> [DATA SEGMENT]:

● ● ●

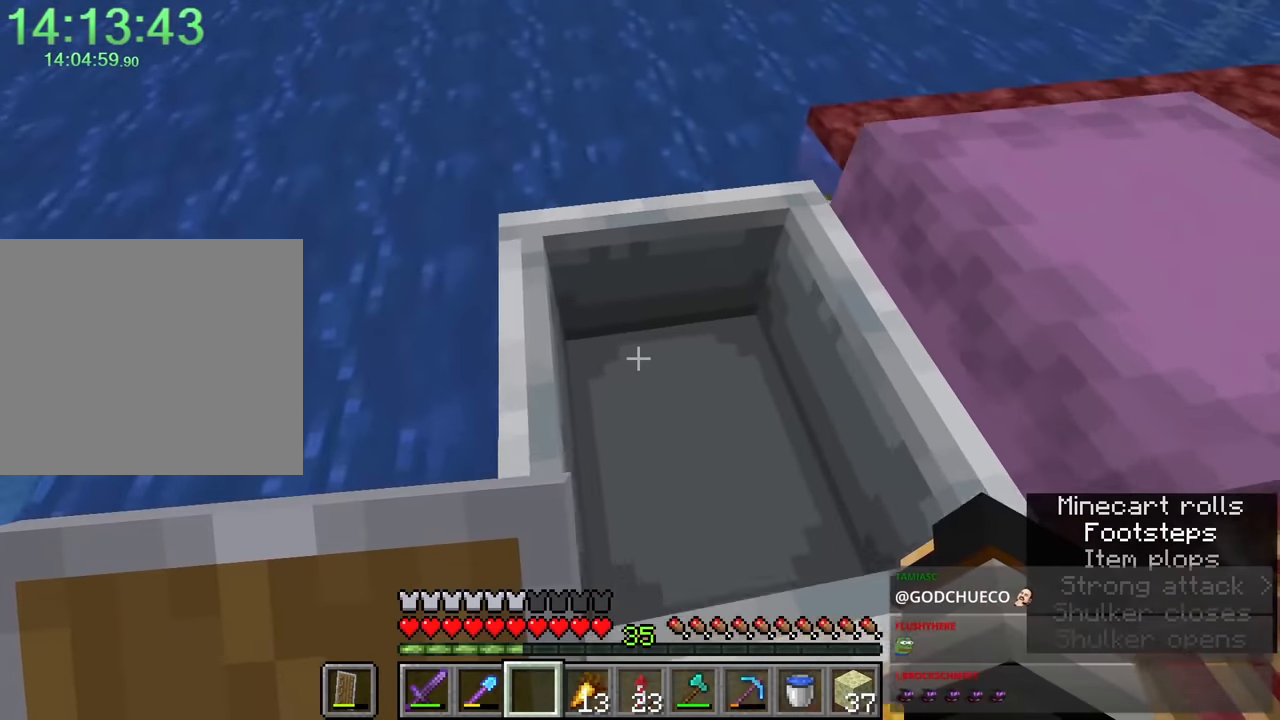
{"keys": ["a", "w"], "mouse": [], "events": [[33, "a", "down"], [133, "a", "up"], [133, "w", "up"], [417, "w", "down"], [467, "a", "down"]]}
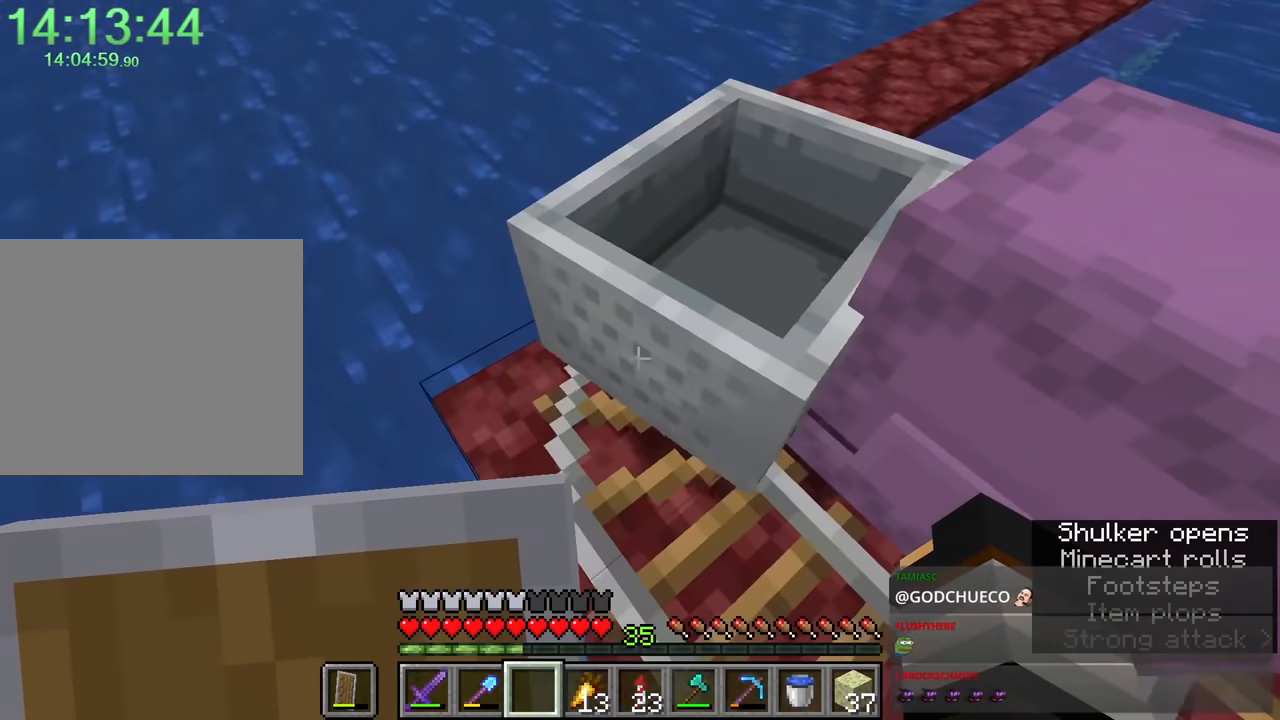
{"keys": [], "mouse": [], "events": [[333, "a", "up"], [333, "w", "up"]]}
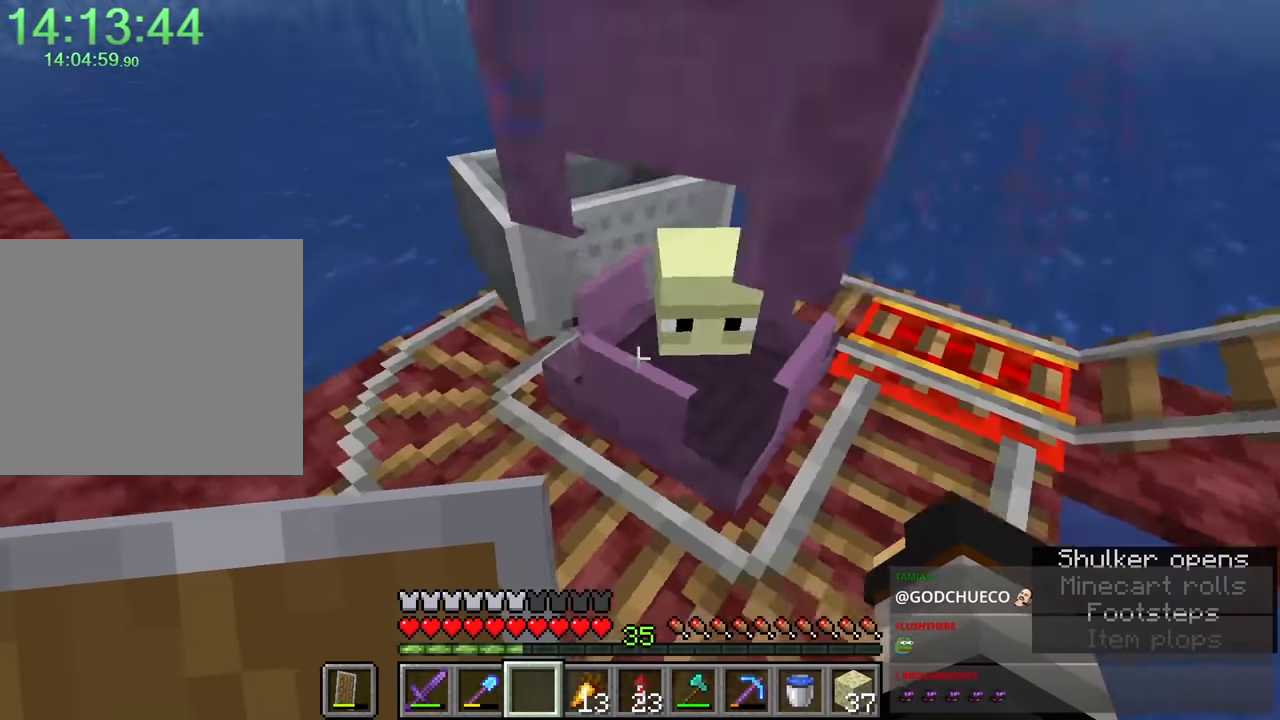
{"keys": ["a", "w"], "mouse": [], "events": [[33, "w", "down"], [67, "w", "up"], [450, "a", "down"], [450, "w", "down"]]}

● ● ●

> [INSTRUCTIONS TO FOLLOW]: When you reach a picture, pass over it; write out all other material exactly.

> [RESPONSE TO THIS EXERCISE]:
{"keys": ["a", "w"], "mouse": [], "events": [[33, "a", "down"], [133, "a", "up"], [133, "w", "up"], [417, "w", "down"], [467, "a", "down"]]}
{"keys": [], "mouse": [], "events": [[333, "a", "up"], [333, "w", "up"]]}
{"keys": ["a", "w"], "mouse": [], "events": [[33, "w", "down"], [67, "w", "up"], [450, "a", "down"], [450, "w", "down"]]}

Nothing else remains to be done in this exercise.